### EXERCISE DESCRIPTION
Make an exact copy of the listing so that no picture is carried over.

### INPUT RECORDS
Segment Open

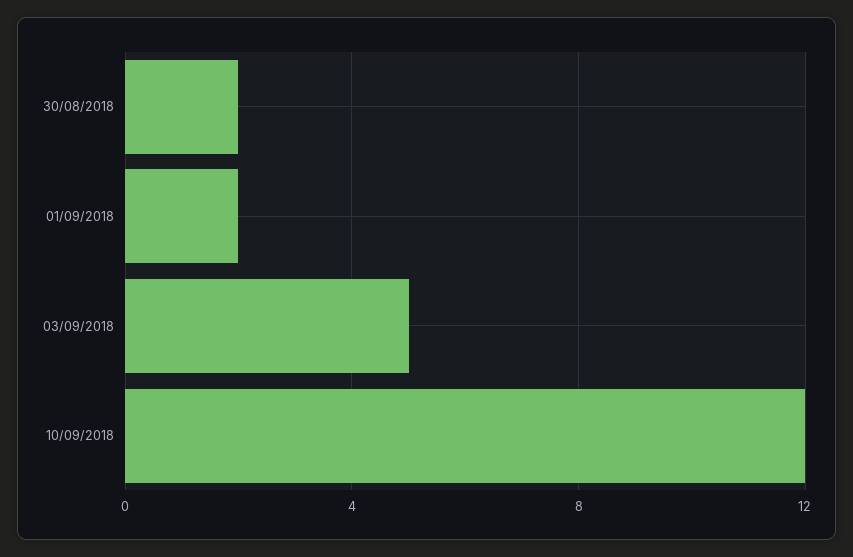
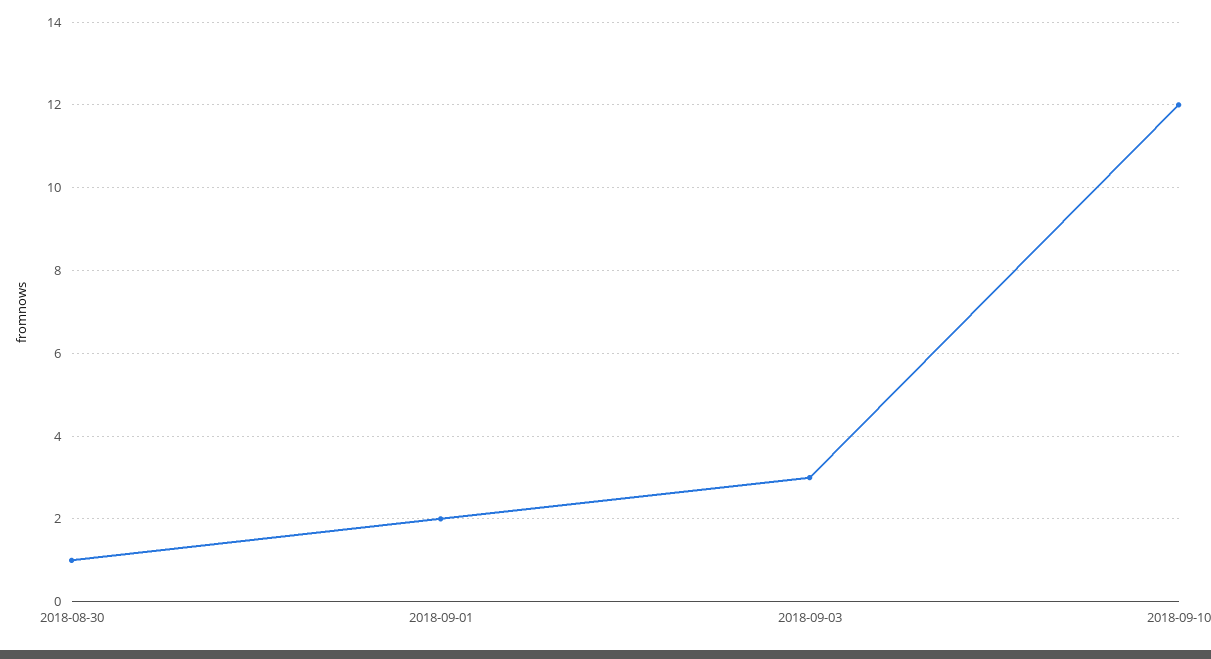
  {
-   "30/08/2018": 2,
+   "30/08/2018": 1,
    "01/09/2018": 2,
-   "03/09/2018": 5,
+   "03/09/2018": 3,
    "10/09/2018": 12
  }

Segment Closed

### EXERCISE SOLUTION
  {
-   "30/08/2018": 2,
+   "30/08/2018": 1,
    "01/09/2018": 2,
-   "03/09/2018": 5,
+   "03/09/2018": 3,
    "10/09/2018": 12
  }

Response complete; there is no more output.